REQUIRED WORK
Where a line of the material includes the string "lines", copy that line.
━━━ SUPPLIED MATERIAL
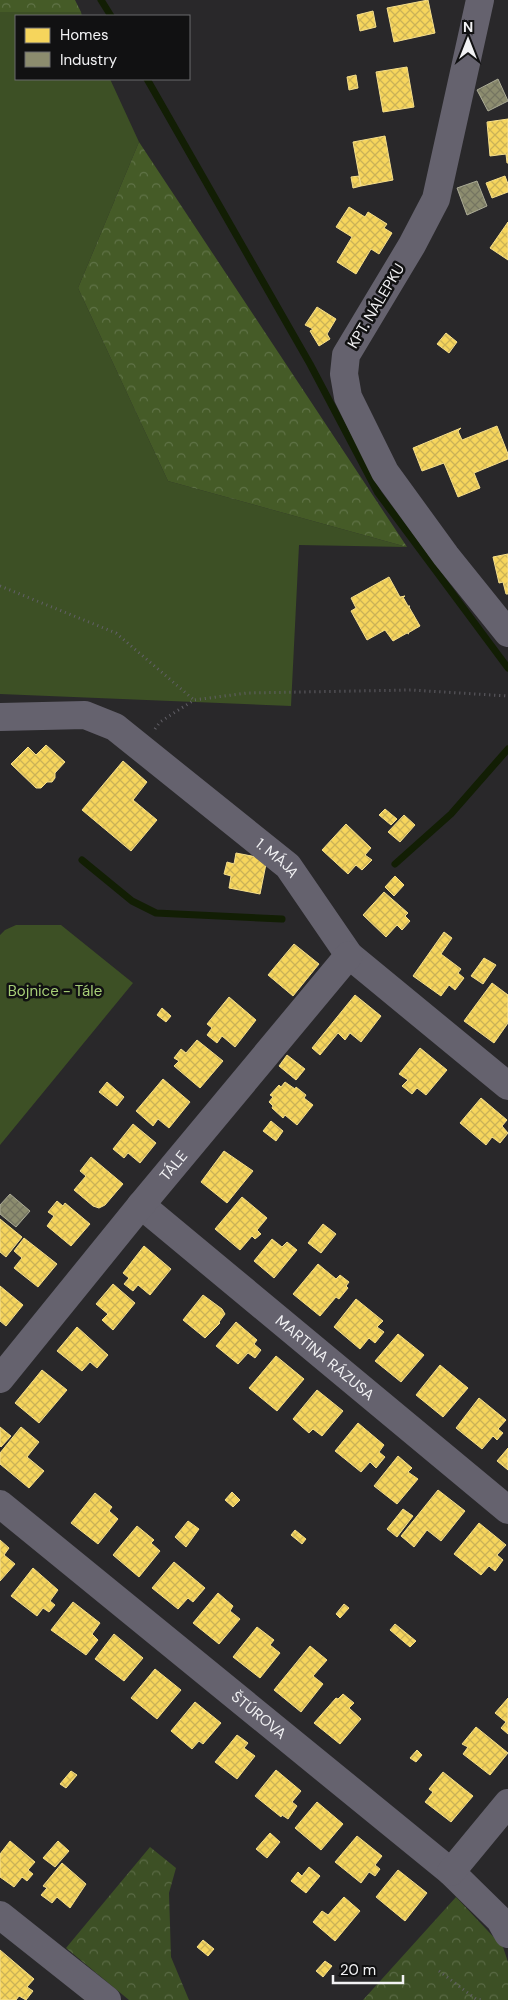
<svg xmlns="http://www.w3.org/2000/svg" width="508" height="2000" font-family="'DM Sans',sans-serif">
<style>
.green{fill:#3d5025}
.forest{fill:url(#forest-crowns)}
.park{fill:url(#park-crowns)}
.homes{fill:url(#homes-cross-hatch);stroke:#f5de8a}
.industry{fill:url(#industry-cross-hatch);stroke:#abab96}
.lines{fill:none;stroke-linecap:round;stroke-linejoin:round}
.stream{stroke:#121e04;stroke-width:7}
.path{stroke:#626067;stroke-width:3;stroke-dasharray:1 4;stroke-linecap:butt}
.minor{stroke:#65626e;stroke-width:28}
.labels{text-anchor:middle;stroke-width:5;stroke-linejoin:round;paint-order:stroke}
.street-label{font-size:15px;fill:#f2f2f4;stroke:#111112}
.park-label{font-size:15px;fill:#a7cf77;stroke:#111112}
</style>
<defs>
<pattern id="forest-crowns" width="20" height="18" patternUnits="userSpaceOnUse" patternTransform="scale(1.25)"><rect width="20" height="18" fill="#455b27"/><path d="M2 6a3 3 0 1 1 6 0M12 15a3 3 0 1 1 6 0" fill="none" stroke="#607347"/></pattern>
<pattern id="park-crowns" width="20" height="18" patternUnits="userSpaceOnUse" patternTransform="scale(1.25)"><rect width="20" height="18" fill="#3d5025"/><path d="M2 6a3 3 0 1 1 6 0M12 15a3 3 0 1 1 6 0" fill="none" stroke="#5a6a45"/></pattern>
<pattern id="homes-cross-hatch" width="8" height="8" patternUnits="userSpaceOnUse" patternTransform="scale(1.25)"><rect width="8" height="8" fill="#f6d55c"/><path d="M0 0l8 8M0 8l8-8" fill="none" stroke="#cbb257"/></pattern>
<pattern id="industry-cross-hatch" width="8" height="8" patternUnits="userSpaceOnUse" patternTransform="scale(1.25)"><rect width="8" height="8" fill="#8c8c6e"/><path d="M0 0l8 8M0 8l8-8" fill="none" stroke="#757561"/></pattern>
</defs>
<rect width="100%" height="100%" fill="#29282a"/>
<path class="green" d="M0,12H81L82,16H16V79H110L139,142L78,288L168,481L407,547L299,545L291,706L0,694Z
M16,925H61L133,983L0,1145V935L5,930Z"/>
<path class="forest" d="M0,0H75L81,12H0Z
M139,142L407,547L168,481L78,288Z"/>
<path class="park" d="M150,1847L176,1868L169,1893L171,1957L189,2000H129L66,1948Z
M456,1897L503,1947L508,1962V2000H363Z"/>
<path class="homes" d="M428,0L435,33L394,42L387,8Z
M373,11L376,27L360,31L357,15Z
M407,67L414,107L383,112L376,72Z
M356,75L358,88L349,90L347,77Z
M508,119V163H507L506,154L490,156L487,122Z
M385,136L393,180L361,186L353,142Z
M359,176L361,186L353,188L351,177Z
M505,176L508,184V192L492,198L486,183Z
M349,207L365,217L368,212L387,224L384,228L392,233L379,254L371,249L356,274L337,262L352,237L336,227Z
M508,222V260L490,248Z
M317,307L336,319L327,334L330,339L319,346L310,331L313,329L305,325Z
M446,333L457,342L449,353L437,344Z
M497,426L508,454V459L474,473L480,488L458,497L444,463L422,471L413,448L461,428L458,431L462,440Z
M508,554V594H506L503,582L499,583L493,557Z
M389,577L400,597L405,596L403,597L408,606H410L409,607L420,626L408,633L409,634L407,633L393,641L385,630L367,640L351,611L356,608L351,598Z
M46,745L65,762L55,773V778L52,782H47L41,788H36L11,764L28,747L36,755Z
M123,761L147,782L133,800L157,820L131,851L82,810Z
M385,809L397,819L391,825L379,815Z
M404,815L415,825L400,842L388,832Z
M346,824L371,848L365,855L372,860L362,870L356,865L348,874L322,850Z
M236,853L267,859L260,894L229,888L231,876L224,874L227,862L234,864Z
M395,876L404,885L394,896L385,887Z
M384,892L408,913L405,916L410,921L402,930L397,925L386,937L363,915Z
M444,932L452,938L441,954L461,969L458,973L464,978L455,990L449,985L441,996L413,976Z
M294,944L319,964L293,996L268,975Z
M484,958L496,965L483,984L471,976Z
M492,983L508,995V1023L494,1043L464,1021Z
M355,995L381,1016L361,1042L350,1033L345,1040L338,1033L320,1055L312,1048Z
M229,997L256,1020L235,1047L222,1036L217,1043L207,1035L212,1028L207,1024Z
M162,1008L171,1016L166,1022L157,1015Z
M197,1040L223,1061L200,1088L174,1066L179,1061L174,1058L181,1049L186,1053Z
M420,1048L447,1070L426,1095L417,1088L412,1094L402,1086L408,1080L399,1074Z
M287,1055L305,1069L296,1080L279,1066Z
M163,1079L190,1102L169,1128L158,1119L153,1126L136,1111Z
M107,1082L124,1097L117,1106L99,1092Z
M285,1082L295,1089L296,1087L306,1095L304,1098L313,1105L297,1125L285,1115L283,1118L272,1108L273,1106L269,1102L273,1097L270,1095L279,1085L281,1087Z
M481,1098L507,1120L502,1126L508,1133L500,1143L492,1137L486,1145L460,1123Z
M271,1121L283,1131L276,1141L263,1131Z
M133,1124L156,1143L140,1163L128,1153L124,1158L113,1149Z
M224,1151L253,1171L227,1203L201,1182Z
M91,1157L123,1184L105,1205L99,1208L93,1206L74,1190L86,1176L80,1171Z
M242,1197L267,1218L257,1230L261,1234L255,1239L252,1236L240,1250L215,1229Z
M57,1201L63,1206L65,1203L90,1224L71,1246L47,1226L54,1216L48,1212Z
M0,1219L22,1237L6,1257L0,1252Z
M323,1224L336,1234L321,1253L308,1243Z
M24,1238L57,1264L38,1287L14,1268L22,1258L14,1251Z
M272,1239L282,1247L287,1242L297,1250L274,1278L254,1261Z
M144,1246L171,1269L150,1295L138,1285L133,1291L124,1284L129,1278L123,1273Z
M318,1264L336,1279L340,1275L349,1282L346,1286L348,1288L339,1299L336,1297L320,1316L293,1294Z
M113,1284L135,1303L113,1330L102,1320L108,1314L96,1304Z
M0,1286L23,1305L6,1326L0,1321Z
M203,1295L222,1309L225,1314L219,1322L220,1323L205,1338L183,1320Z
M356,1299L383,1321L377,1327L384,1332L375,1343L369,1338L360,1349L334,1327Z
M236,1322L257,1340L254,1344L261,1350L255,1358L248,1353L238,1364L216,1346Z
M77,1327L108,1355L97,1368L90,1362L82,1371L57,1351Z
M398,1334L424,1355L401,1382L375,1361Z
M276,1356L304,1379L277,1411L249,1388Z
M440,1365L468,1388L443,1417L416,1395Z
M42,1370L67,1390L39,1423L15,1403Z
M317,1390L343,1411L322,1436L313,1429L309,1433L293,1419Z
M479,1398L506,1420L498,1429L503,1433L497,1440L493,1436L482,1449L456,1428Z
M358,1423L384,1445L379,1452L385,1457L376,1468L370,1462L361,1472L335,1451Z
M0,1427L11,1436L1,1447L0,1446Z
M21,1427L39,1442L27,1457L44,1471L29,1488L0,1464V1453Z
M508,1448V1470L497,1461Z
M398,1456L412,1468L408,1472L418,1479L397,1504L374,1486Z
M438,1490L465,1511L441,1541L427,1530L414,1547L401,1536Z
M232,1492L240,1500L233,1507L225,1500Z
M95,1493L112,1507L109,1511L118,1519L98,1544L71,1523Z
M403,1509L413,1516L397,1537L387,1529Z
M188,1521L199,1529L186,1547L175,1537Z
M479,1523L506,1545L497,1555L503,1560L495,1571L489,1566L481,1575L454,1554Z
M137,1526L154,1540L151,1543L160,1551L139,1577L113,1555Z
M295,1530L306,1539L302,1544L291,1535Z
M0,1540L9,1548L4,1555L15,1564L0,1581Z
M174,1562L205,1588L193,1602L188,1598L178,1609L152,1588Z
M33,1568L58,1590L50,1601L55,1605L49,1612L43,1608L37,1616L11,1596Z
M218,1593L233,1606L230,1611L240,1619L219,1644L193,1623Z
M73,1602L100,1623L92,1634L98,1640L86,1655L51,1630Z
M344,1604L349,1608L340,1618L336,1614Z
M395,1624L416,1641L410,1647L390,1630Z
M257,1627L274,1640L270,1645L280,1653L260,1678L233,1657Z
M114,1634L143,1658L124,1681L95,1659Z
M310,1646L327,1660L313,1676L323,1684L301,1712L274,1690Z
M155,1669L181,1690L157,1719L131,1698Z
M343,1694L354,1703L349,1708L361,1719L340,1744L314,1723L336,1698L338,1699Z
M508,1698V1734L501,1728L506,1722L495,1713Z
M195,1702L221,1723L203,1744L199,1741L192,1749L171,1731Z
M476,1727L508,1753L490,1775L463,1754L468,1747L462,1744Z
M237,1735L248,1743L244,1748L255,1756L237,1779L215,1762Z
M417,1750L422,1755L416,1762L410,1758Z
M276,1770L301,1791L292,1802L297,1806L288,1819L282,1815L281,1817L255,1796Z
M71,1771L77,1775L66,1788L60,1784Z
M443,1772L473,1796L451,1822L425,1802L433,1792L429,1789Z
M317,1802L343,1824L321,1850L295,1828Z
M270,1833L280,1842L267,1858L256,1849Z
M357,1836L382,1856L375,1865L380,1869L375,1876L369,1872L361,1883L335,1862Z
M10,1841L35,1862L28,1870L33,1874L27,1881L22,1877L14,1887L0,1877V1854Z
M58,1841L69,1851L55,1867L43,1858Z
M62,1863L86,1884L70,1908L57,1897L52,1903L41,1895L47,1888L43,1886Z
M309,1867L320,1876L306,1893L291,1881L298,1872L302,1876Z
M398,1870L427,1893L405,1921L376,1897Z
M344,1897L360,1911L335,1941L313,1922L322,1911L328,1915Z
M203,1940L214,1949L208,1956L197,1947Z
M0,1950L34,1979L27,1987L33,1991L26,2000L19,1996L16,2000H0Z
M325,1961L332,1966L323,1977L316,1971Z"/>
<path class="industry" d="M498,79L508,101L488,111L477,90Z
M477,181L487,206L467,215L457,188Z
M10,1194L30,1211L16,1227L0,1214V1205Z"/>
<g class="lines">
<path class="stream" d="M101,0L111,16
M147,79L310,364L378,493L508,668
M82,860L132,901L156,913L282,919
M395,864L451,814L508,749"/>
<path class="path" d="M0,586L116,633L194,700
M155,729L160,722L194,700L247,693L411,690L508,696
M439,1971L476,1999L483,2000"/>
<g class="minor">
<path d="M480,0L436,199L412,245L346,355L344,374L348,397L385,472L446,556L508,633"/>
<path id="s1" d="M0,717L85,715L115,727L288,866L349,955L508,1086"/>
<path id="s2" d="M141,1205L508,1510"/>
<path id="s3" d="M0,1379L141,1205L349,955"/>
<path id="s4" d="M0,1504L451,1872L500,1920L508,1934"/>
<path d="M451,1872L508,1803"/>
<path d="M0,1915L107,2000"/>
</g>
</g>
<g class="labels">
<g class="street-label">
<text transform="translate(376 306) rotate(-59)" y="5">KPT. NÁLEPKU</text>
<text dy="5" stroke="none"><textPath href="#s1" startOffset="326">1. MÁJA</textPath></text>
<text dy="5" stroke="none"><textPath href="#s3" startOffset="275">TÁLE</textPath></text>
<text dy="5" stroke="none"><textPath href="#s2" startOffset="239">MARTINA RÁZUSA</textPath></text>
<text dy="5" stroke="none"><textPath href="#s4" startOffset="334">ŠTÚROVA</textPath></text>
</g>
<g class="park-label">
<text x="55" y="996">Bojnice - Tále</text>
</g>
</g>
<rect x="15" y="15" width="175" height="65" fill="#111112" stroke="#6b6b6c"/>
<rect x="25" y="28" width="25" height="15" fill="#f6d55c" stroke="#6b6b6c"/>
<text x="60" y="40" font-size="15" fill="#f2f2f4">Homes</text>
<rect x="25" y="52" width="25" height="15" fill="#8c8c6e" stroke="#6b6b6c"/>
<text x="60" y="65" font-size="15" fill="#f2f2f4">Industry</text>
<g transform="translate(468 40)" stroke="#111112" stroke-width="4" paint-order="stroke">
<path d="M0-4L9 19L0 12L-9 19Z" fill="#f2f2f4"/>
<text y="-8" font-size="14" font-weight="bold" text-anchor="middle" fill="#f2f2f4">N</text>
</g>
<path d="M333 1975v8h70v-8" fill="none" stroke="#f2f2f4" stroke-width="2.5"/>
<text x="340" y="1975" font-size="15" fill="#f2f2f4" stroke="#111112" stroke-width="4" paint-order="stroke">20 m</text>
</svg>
━━━━━━
COMPLETED TASK
.lines{fill:none;stroke-linecap:round;stroke-linejoin:round}
<g class="lines">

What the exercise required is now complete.